- Not Brinker, But a California Appellate Court Solves The Riddle - Employers Need Only "Provide" Meal Periods Not "Ensure" They Are Taken
- November 9, 2010
- Law Firm: Ford Harrison LLP - Atlanta Office
For more than two years, we have been waiting for the California Supreme Court to answer the meal-period question that has clogged our court system with innumerable lawsuits. Must management simply "provide" the opportunity for meal periods or must they affirmatively "ensure" that those meal periods are taken? Well, our local appellate district is tired of waiting. Within the past week, our Court published its own opinion in Hernandez v. Chipotle Mexican Grill, Inc., 2010 Cal. App. LEXIS 1853 (2010), ruling in favor of management.
In the case, plaintiff Rogelio Hernandez ("Hernandez") was an hourly worker for the restaurant chain, Chipotle Mexican Grill ("Chipotle"). After his termination, Hernandez filed a lawsuit against the company alleging meal and rest period violations. Filed as a class action, Hernandez attempted to pursue his claims on behalf of more than 3,000 current employees and hundreds of former employees. When seeking certification of the case as a class action, Hernandez relied on Chipotle's time records revealing a lack of meal periods by employees, which according to his expert, impacted 92 percent of the employees. Hernandez also provided declarations from 23 employees who stated that management denied or interrupted their breaks. In opposition, Chipotle submitted evidence that it had always paid its employees for break periods (and provided free food), and thus the relaxed or inaccurate time keeping it maintained concerning meal periods was insignificant. Chipotle then produced the declarations of 57 employees who stated that they took all of their meal and rest periods, even though they sometimes forgot to clock in and out for them. In addition, sixteen of Chipotle's managers described how they would be informed of inaccurate meal period clock-ins and clock-outs, and their policy was to not correct the records because the employees' pay would not be affected. The trial court sided with Chipotle, and denied Hernandez' motion for class certification.
The Court of Appeal did the same, and affirmed the trial court's ruling. The Court first analyzed the current status of California's meal-period law, acknowledging the "provide" versus "ensure" debate presently before the Supreme Court in Brinker Restaurant v. Superior Court and Brinkley v. Public Storage. In a bold move, the Court agreed with the trial court's conclusion that the Supreme Court was likely to favor the "provide" standard over the "ensure" standard. The Court opined that requiring employers to "ensure" meal periods would unduly burden employers, particularly large ones that do not remain in contact with their employees during the day.
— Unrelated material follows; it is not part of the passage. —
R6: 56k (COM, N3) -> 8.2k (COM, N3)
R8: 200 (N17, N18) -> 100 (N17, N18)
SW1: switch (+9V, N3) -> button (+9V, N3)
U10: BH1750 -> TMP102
The Court then addressed the appropriateness of class certification of the meal and rest period claims. The Court reasoned that the evidence in the case demonstrated a lack of universal practice with regard to break periods. Some employees took them, some did not. Some took them but forgot to clock in and out, while some were not permitted by their managers to take them. In addition, some of the employees only took partial meal periods, and it was unclear why, given the employees' and managers' declarations. And Chipotle's time records did not provide any assistance. As a result, there were too many individualized variables affecting the employees' meal period practices, precluding any class-wide treatment of the workers' claims. It is unclear, however, what the Court would have done if Chipotle had not paid for all of its employees' break periods or if Chipotle's time records were otherwise more reliable.
The Impact of Chipotle?
Chipotle is a game-changer in California, until the Supreme Court silences the opinion (by granting review of the decision) or speaks into existence its own final interpretation of the State's meal-period law. Until then, California employers need not force employees to take their meal periods or ensure that they are taken.
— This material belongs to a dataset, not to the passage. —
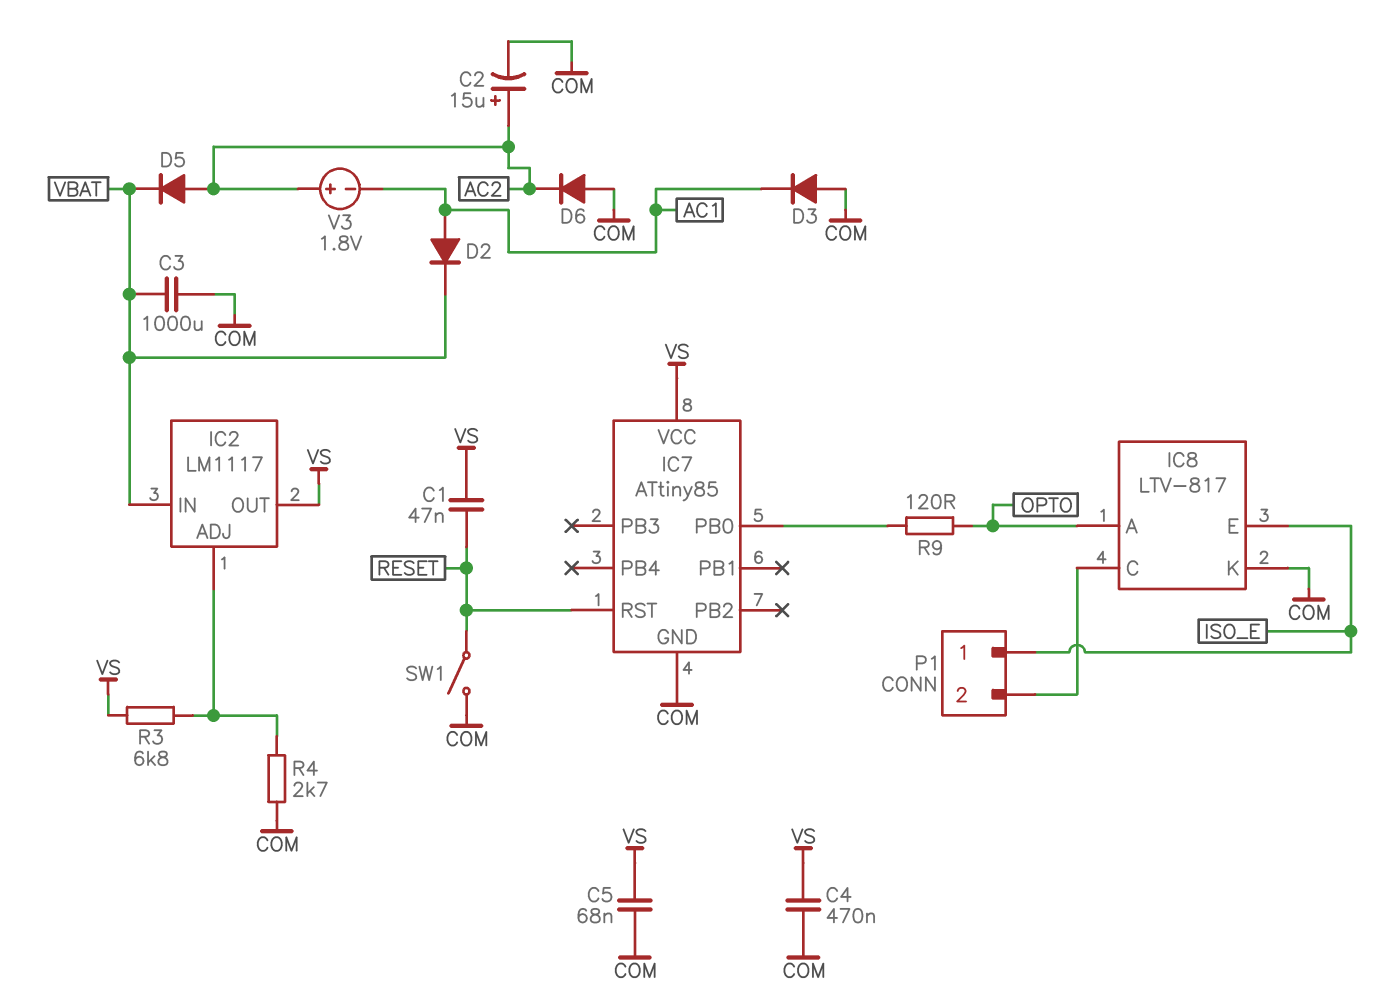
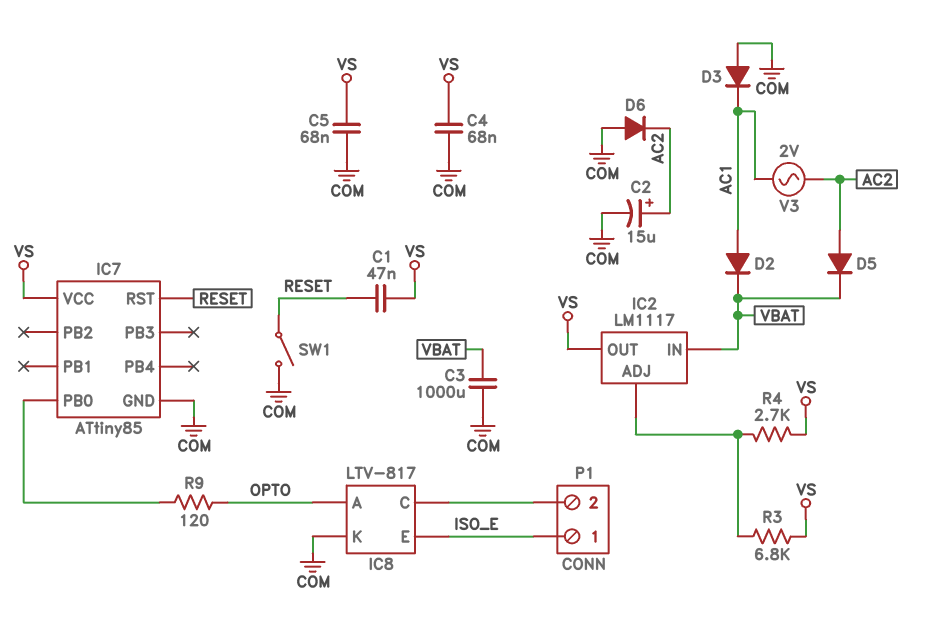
C4: 470nF (COM, VS) -> 68nF (COM, VS)
R4: 2.7k (COM, IC2/ADJ) -> 2.7k (IC2/ADJ, VS)
V3: 1.8V (plus AC2, minus AC1) -> AC 2V (AC1, AC2)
But this newfound freedom for employers is only temporary. Hernandez will most certainly petition the Supreme Court for review, and the Court will likely grant it. Therefore, we will likely have to continue to wait - without interpretative guidance - until the Supreme Court renders a meal-period decision in Brinker, hopefully by this time next year.
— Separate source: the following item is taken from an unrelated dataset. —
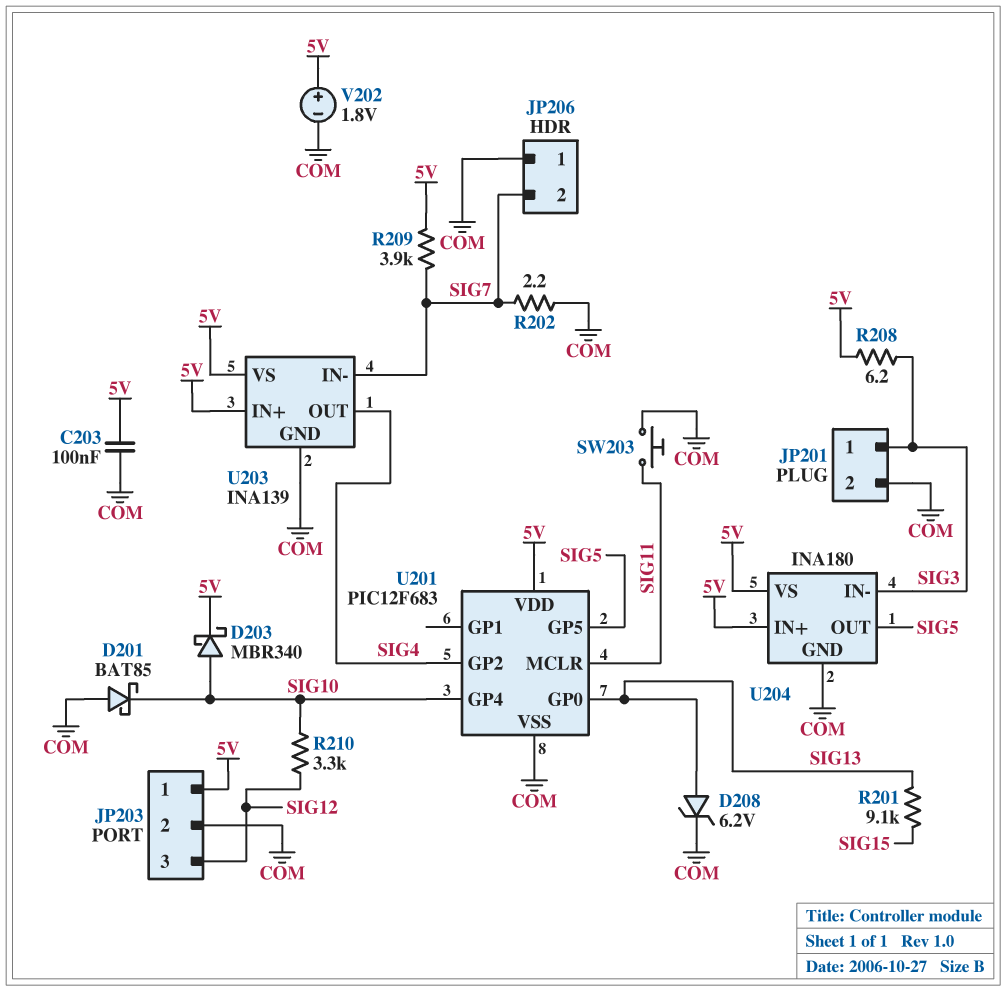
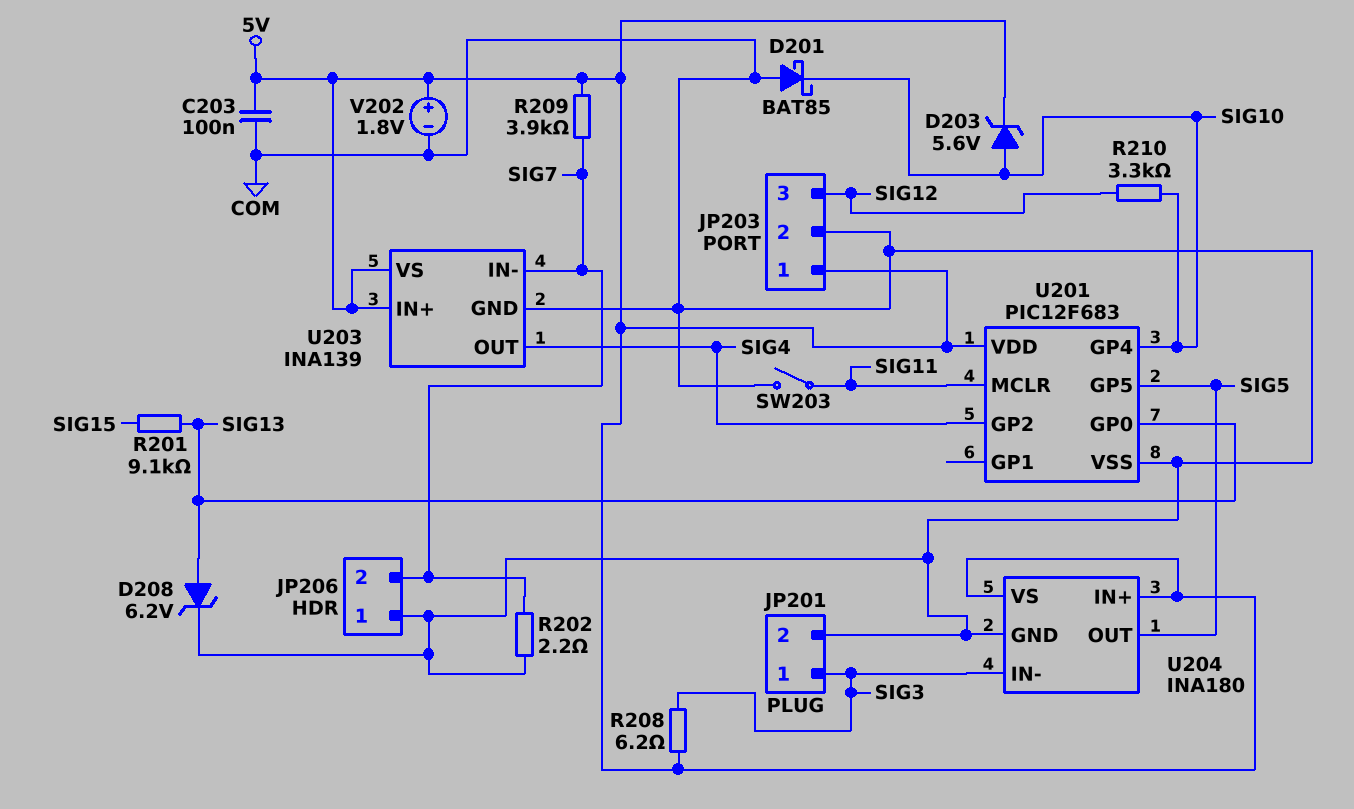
D203: schottky MBR340 (A SIG10, K 5V) -> zener 5.6V (A SIG10, K 5V)
SW203: button (COM, SIG11) -> switch (COM, SIG11)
Even if silenced, the Chipotle decision is nonetheless encouraging. It evidences the management-friendly analysis and conclusions more and more courts are making with respect to meal-period claims. It also demonstrates an uneasiness we hope more courts feel concerning class-wide adjudication of meal-period claims. And, of course, we hope the Chipotle case evidences some momentum regarding the meal-period issue and foreshadows the coming analysis by the California Supreme Court.